§ DIRECTIONS FOR THIS TASK: Every single entry that follows must be copied exactly.

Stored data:
*** Block opens ***
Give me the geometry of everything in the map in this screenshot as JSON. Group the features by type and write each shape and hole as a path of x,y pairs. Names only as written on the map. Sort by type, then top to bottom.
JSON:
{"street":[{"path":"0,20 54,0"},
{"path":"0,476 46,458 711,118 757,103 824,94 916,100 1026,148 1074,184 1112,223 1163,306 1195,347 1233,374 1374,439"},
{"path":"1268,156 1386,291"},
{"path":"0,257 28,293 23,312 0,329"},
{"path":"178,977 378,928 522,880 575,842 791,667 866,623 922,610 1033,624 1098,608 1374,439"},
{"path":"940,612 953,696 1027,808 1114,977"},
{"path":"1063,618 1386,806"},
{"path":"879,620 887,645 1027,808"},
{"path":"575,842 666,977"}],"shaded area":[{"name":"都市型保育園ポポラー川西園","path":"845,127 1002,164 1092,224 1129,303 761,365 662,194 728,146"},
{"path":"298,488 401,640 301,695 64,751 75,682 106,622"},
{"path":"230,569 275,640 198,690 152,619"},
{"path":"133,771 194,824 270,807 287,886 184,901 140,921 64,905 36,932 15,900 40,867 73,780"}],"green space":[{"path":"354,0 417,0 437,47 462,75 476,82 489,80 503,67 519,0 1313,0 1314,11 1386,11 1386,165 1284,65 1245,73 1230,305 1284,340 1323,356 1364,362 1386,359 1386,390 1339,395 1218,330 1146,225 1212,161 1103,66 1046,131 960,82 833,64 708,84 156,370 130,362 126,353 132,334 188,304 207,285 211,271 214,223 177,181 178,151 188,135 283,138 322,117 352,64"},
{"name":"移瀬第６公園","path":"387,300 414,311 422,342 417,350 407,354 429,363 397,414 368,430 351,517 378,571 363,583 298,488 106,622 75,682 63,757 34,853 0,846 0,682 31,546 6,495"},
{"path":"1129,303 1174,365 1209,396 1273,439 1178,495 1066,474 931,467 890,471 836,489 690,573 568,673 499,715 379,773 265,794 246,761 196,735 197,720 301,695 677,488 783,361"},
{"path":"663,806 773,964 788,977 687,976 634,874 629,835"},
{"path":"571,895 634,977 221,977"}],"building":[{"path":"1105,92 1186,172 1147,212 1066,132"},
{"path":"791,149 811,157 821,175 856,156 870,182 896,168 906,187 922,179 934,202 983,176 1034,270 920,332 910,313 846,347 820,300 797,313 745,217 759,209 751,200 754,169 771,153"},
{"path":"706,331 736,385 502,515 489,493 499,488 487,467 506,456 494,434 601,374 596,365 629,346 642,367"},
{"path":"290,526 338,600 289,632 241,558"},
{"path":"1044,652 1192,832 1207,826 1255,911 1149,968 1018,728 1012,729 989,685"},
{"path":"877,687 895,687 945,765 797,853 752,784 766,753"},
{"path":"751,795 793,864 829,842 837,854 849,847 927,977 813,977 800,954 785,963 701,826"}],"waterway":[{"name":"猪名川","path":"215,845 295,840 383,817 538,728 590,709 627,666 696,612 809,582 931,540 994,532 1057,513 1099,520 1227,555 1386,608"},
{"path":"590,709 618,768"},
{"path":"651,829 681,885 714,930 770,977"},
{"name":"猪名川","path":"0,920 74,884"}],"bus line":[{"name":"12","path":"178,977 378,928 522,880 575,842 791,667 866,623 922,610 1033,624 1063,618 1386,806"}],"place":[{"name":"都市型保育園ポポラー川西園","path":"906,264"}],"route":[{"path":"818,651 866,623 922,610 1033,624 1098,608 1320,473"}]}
*** Block closes ***
§ ANSWER BELOW:
Give me the geometry of everything in the map in this screenshot as JSON. Group the features by type and write each shape and hole as a path of x,y pairs. Names only as written on the map. Sort by type, then top to bottom.
JSON:
{"street":[{"path":"0,20 54,0"},
{"path":"0,476 46,458 711,118 757,103 824,94 916,100 1026,148 1074,184 1112,223 1163,306 1195,347 1233,374 1374,439"},
{"path":"1268,156 1386,291"},
{"path":"0,257 28,293 23,312 0,329"},
{"path":"178,977 378,928 522,880 575,842 791,667 866,623 922,610 1033,624 1098,608 1374,439"},
{"path":"940,612 953,696 1027,808 1114,977"},
{"path":"1063,618 1386,806"},
{"path":"879,620 887,645 1027,808"},
{"path":"575,842 666,977"}],"shaded area":[{"name":"都市型保育園ポポラー川西園","path":"845,127 1002,164 1092,224 1129,303 761,365 662,194 728,146"},
{"path":"298,488 401,640 301,695 64,751 75,682 106,622"},
{"path":"230,569 275,640 198,690 152,619"},
{"path":"133,771 194,824 270,807 287,886 184,901 140,921 64,905 36,932 15,900 40,867 73,780"}],"green space":[{"path":"354,0 417,0 437,47 462,75 476,82 489,80 503,67 519,0 1313,0 1314,11 1386,11 1386,165 1284,65 1245,73 1230,305 1284,340 1323,356 1364,362 1386,359 1386,390 1339,395 1218,330 1146,225 1212,161 1103,66 1046,131 960,82 833,64 708,84 156,370 130,362 126,353 132,334 188,304 207,285 211,271 214,223 177,181 178,151 188,135 283,138 322,117 352,64"},
{"name":"移瀬第６公園","path":"387,300 414,311 422,342 417,350 407,354 429,363 397,414 368,430 351,517 378,571 363,583 298,488 106,622 75,682 63,757 34,853 0,846 0,682 31,546 6,495"},
{"path":"1129,303 1174,365 1209,396 1273,439 1178,495 1066,474 931,467 890,471 836,489 690,573 568,673 499,715 379,773 265,794 246,761 196,735 197,720 301,695 677,488 783,361"},
{"path":"663,806 773,964 788,977 687,976 634,874 629,835"},
{"path":"571,895 634,977 221,977"}],"building":[{"path":"1105,92 1186,172 1147,212 1066,132"},
{"path":"791,149 811,157 821,175 856,156 870,182 896,168 906,187 922,179 934,202 983,176 1034,270 920,332 910,313 846,347 820,300 797,313 745,217 759,209 751,200 754,169 771,153"},
{"path":"706,331 736,385 502,515 489,493 499,488 487,467 506,456 494,434 601,374 596,365 629,346 642,367"},
{"path":"290,526 338,600 289,632 241,558"},
{"path":"1044,652 1192,832 1207,826 1255,911 1149,968 1018,728 1012,729 989,685"},
{"path":"877,687 895,687 945,765 797,853 752,784 766,753"},
{"path":"751,795 793,864 829,842 837,854 849,847 927,977 813,977 800,954 785,963 701,826"}],"waterway":[{"name":"猪名川","path":"215,845 295,840 383,817 538,728 590,709 627,666 696,612 809,582 931,540 994,532 1057,513 1099,520 1227,555 1386,608"},
{"path":"590,709 618,768"},
{"path":"651,829 681,885 714,930 770,977"},
{"name":"猪名川","path":"0,920 74,884"}],"bus line":[{"name":"12","path":"178,977 378,928 522,880 575,842 791,667 866,623 922,610 1033,624 1063,618 1386,806"}],"place":[{"name":"都市型保育園ポポラー川西園","path":"906,264"}],"route":[{"path":"818,651 866,623 922,610 1033,624 1098,608 1320,473"}]}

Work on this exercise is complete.